• **APLICA O QUE LESTE**:
1) Responde a estas perguntas sobre o excerto acerca do artista:
(a) Quem sugeriu ao artista que experimentasse o Photoshop?
(b) Segundo o artista, que elemento é o elemento emocional que liga tudo?
(c) O que existe sempre antes de qualquer composição?
2) Transcreve toda a listagem abaixo tal como está, linha a linha, sem incluir as imagens.
#### EXCERTO FORNECIDO ####
Para o artista, o Mês da Identidade Africana representa um espaço essencial dentro da comunidade negra em Portugal. O convite para participar na exposição foi recebido como um encontro natural. “Achei que podia contribuir e trazer a minha voz. Estas iniciativas são importantes porque inspiram e criam comunidade. Precisamos de espaços onde possamos mostrar o que somos e o que temos para dizer.”

Desde cedo, o desenho foi a sua segunda língua. Em casa, os pais eram espelho e estímulo; na rua,despertou o olhar para camadas, tensões e pertenças. “Algumas das minhas memórias mais importantes são de estar a desenhar ou a pintar, de aprender com os meus pais a conjugar cores e criar formas”, recorda.

Durante muitos anos, a ideia de ser artista parecia-lhe distante, mas à medida que foi descobrindo novos movimentos e criadores, começou a acreditar que esse poderia ser o seu caminho e que o impulso criativo podia ganhar outra dimensão. 

A mudança de paradigma surgiu quase por acaso, quando um amigo sugeriu que experimentasse o Photoshop, e essa transição do papel para o ecrã acabou por mudar tudo. Até então desenhava e pintava à mão, mas ao explorar o digital percebeu que podia construir um universo mais complexo e visualmente rico. Atualmente, antes de qualquer composição, há sempre um caderno de esboços, notas marginais, linhas riscadas e ideias em processo. Só depois o computador se torna extensão do corpo.

Hoje, o artista faz questão de trazer urbanidade para tudo o que cria, nas cores, nas texturas, nas letras inspiradas no graffiti e nos rostos diversos que compõem a paisagem humana. “A tipografia dá força às palavras, as personagens criam empatia e presença, e a cor é o elemento emocional que liga tudo”, explica.

O facto de ter crescido entre culturas europeias e africanas moldou o seu olhar e a sua consciência artística. A experiência de ser afrodescendente em Lisboa define tanto a sua estética como o seu olhar político. “A identidade africana está presente no meu trabalho como herança e como afirmação. Crescer entre culturas criou uma dualidade que me influencia muito. A arte é o meu meio de navegar e afirmar essa identidade, sem folclore, mas com verdade e consciência.”

entrevista ricardo parker

©mrsoulsanchez

A presença sutil, mas constante,  manifesta-se nas cores, nas figuras que evocam a ancestralidade e nas referências que atravessam a sua obra, que funciona como uma espécie de cartografia afetiva que liga o continente à diáspora. “Crio imagens que mostram essa multiplicidade, uma identidade negra e africana vivida em contexto urbano, atual e muitas vezes invisibilizada. É uma forma de dar lugar à minha voz e à de muitos que vivem entre mundos.”
#### DADOS FORNECIDOS ####
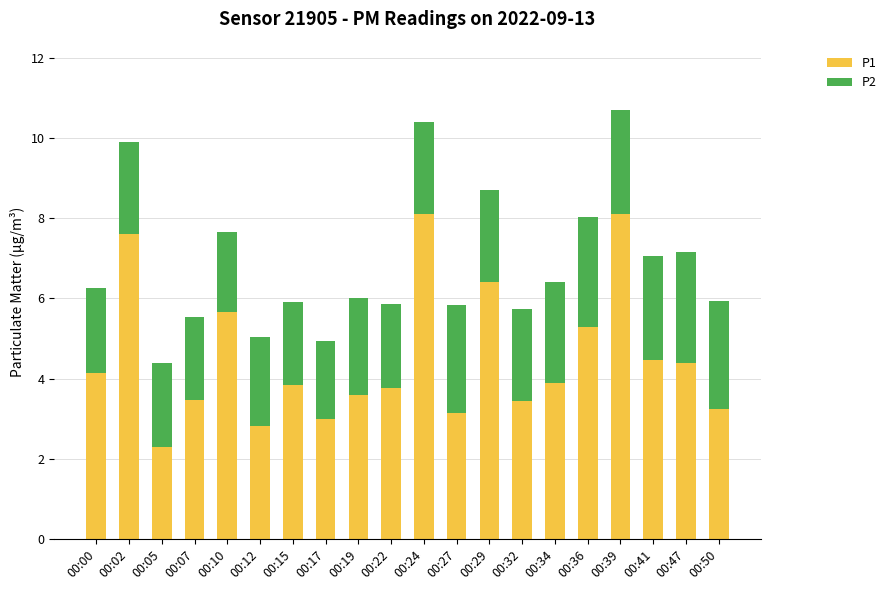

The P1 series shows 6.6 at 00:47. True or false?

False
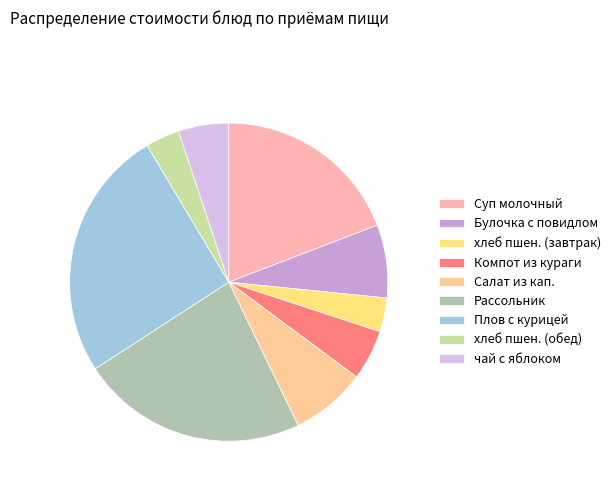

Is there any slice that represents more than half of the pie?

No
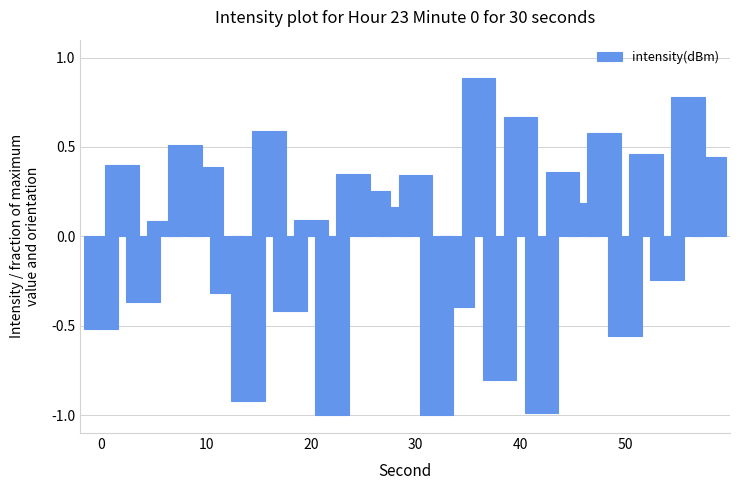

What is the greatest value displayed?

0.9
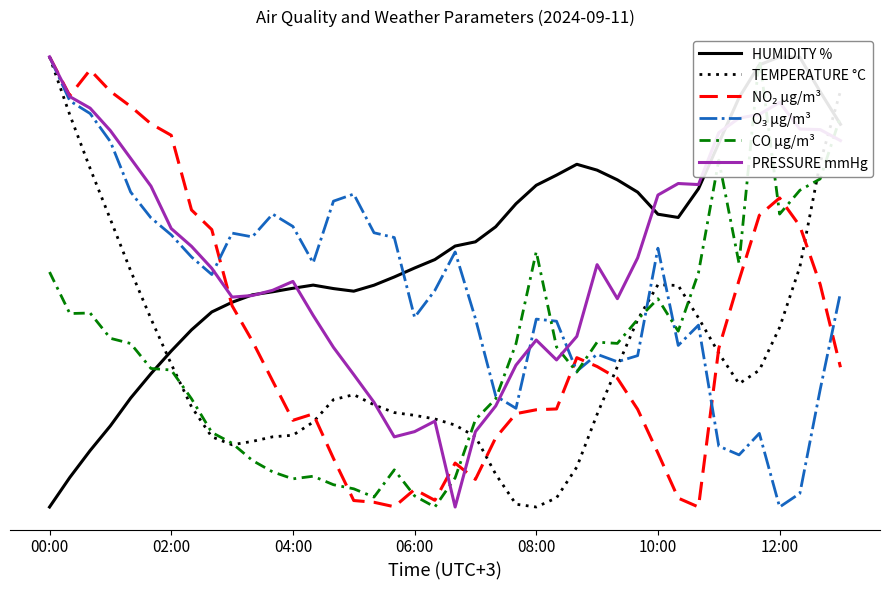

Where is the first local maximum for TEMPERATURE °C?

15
####
• **RESPOSTAS POR TAREFA**:
1)
(a) Um amigo.
(b) A cor.
(c) Um caderno de esboços, notas marginais, linhas riscadas e ideias em processo.

2)
The P1 series shows 6.6 at 00:47. True or false?

False

Is there any slice that represents more than half of the pie?

No

What is the greatest value displayed?

0.9

Where is the first local maximum for TEMPERATURE °C?

15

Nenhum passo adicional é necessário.